Boosting 3D Adversarial Attacks with Attacking On Frequency
This work addresses vulnerabilities in 3D deep neural networks for applications like autonomous driving or robotics, representing an incremental improvement over existing attacks.
The paper tackles the problem of weak transferability and easy defense of 3D adversarial attacks on point clouds by proposing AOF, a method that focuses on low-frequency components, resulting in significantly improved transferability and robustness against state-of-the-art defenses.

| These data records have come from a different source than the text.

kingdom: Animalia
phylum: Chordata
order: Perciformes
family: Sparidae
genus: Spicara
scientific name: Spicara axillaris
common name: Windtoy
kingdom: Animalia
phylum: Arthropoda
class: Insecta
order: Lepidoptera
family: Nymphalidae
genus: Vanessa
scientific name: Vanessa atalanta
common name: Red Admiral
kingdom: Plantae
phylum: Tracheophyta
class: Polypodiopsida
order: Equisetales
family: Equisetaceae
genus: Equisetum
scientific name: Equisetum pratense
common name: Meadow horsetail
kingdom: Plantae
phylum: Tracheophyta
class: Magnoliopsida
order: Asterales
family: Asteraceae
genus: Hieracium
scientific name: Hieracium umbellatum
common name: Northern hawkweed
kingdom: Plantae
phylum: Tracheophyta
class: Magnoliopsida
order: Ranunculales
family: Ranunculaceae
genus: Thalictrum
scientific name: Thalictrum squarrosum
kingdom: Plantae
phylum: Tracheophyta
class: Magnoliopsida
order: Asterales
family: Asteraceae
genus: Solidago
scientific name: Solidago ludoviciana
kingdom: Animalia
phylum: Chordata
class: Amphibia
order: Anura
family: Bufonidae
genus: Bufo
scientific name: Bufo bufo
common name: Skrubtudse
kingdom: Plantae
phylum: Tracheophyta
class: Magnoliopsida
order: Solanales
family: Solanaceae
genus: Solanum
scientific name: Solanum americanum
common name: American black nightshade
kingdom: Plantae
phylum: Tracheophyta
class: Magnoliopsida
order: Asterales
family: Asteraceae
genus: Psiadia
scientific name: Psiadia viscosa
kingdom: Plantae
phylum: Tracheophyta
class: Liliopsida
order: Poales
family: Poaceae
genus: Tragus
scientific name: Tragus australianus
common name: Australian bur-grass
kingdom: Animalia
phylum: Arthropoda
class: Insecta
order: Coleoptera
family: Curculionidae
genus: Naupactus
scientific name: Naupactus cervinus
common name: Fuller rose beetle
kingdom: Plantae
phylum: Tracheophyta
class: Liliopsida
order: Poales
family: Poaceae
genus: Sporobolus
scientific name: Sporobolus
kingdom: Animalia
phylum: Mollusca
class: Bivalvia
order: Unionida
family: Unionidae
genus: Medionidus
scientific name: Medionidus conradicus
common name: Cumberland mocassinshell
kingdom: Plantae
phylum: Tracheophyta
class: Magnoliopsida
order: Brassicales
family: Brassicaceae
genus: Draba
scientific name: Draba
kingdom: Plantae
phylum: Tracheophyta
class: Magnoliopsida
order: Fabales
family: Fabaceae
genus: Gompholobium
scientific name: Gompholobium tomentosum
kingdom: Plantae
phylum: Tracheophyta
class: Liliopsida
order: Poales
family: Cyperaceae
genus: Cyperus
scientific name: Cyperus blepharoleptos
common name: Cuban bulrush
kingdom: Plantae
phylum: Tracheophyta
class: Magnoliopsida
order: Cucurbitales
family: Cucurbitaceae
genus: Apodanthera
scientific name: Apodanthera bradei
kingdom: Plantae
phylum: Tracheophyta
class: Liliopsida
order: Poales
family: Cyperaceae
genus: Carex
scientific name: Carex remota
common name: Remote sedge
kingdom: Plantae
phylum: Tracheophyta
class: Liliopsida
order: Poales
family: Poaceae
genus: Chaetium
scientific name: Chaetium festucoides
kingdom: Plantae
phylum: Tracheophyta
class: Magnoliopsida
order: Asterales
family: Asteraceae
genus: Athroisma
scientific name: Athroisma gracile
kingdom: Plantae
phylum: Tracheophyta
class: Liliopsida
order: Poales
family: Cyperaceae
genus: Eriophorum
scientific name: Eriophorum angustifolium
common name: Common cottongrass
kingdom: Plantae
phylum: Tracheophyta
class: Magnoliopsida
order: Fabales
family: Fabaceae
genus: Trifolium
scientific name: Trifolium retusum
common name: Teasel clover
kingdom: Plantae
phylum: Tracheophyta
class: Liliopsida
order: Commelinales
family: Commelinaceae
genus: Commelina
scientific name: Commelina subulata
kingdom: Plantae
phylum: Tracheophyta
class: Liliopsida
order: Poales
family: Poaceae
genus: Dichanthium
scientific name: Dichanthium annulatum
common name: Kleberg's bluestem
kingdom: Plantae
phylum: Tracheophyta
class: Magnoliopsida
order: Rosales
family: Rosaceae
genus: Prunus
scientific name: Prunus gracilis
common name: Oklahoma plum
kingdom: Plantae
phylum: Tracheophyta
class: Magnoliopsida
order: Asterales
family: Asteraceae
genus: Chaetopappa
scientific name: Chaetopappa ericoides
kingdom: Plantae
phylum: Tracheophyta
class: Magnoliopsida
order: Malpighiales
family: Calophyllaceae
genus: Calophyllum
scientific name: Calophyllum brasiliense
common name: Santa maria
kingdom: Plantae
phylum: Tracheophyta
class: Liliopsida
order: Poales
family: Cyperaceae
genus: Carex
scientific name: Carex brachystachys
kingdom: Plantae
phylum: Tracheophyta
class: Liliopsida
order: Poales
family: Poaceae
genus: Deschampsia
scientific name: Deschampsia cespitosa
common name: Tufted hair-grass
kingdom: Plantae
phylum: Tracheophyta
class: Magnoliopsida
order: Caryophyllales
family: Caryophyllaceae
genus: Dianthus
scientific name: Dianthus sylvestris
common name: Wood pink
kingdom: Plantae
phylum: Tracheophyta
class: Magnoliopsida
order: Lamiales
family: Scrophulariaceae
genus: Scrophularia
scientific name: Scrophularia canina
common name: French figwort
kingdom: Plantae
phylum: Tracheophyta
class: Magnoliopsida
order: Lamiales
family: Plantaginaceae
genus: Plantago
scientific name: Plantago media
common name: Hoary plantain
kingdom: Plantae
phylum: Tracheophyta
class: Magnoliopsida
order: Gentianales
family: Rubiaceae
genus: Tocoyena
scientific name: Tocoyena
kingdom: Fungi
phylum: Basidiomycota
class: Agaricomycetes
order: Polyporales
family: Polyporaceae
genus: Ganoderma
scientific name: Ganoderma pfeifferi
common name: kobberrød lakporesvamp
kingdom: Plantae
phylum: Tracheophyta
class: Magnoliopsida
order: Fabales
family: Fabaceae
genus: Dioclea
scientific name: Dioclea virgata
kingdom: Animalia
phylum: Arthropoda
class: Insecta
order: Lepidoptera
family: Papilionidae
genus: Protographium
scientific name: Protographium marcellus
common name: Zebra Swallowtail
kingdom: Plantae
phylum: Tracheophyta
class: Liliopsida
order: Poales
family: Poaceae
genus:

Deep neural networks (DNNs) have been shown to be vulnerable to adversarial attacks. Recently, 3D adversarial attacks, especially adversarial attacks on point clouds, have elicited mounting interest. However, adversarial point clouds obtained by previous methods show weak transferability and are easy to defend. To address these problems, in this paper we propose a novel point cloud attack (dubbed AOF) that pays more attention on the low-frequency component of point clouds. We combine the losses from point cloud and its low-frequency component to craft adversarial samples. Extensive experiments validate that AOF can improve the transferability significantly compared to state-of-the-art (SOTA) attacks, and is more robust to SOTA 3D defense methods. Otherwise, compared to clean point clouds, adversarial point clouds obtained by AOF contain more deformation than outlier.